Driving the sweeping changes in China is a series of public-safety scares. For instance, in 2007, a number of countries, including the U.S., warned citizens to avoid toothpaste made in China over concerns that several brands contained diethylene glycol, a chemical commonly used in antifreeze. Concerns also surfaced over pet food contaminated with melamine — a chemical used to make plastic — and a number of toys were recalled due to high levels of lead. The following year, China’s safety protocols were called into question again after melamine was found in powder baby formula.
In an effort to tighten safety protocols, in 2008, oversight of the cosmetics and personal care industry was shifted from the Ministry of Health to the SFDA, which oversees pharmaceuticals. Therefore, beauty companies said the SFDA is looking at cosmetics, seen as consumer products by the rest of the world, with the same scrutiny used to analyze pharmaceuticals, which require rigorous pre-market approval.

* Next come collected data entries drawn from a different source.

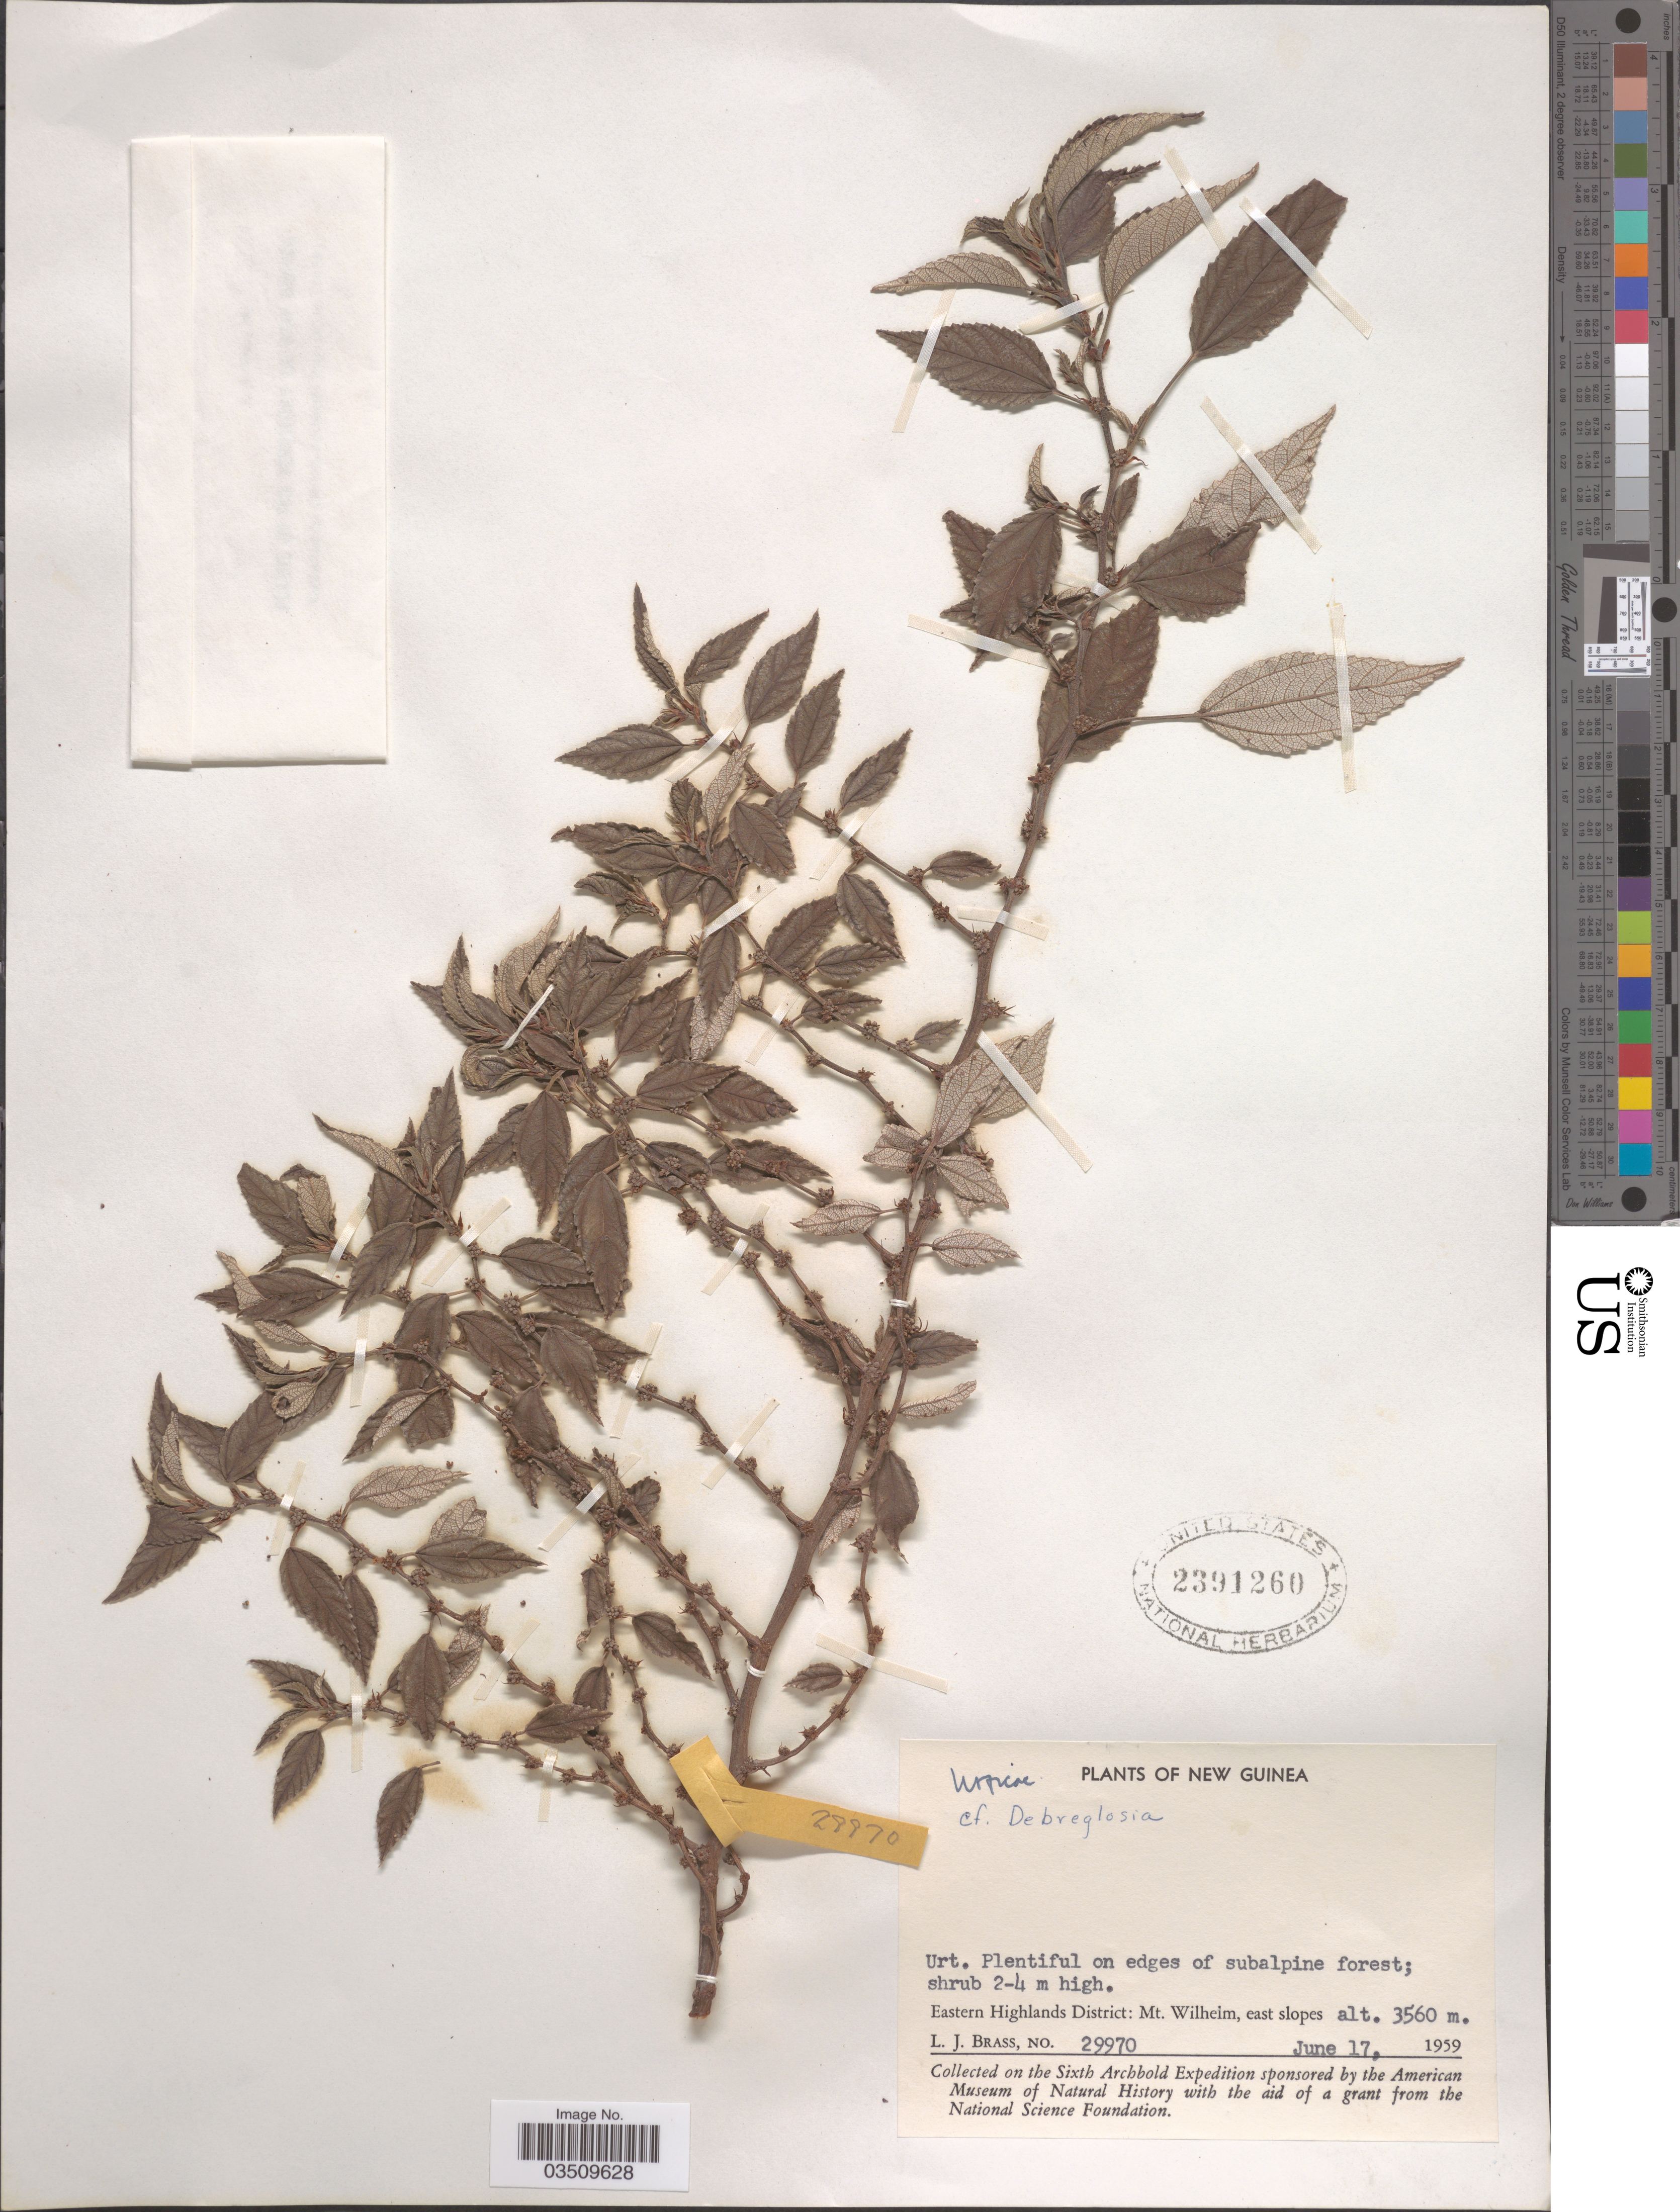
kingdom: Plantae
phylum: Tracheophyta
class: Magnoliopsida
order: Rosales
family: Urticaceae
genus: Debregeasia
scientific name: Debregeasia sp.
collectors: L. J. Brass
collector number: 29970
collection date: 1959-06-17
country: Papua New Guinea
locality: New Guinea. Eastern Highlands District: Mt. Wilheim, east slopes.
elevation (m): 3560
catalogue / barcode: US 2391260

“Since the new regulator took on this role, SFDA started the process of strengthening the management by drafting, reviewing and revising the various regulations. Meanwhile, due to the several cosmetics crisis — such as traces — in recent years, the regulator was under high pressure to strengthen the legislation,” said Maggie Xie, senior business manager of the European Union Chamber of Commerce in China.
Industry trade organizations, including the EU Chamber of Commerce and Personal Care Products Council, have been working to help multinational beauty firms navigate the regulations.
“The Personal Care Products Council has been actively engaged with its members on Chinese regulatory and trade matters,” said Francine Lamoriello, the PCPC’s executive vice president of global strategies. “We have had numerous meetings and communications with Chinese officials to explain our positions, to provide them with technical guidance and expertise and to encourage reform.” The hope is that China will move away from its focus on preapproval and burdensome testing and more toward manufacturers’ responsibility and government supervision.
But few anticipate the barriers to pre-market approval to lessen anytime soon. “Nobody can expect that this will be magically wrapped up by summertime,” said one source. “Somehow, over the next three or four years, this will be worked out.”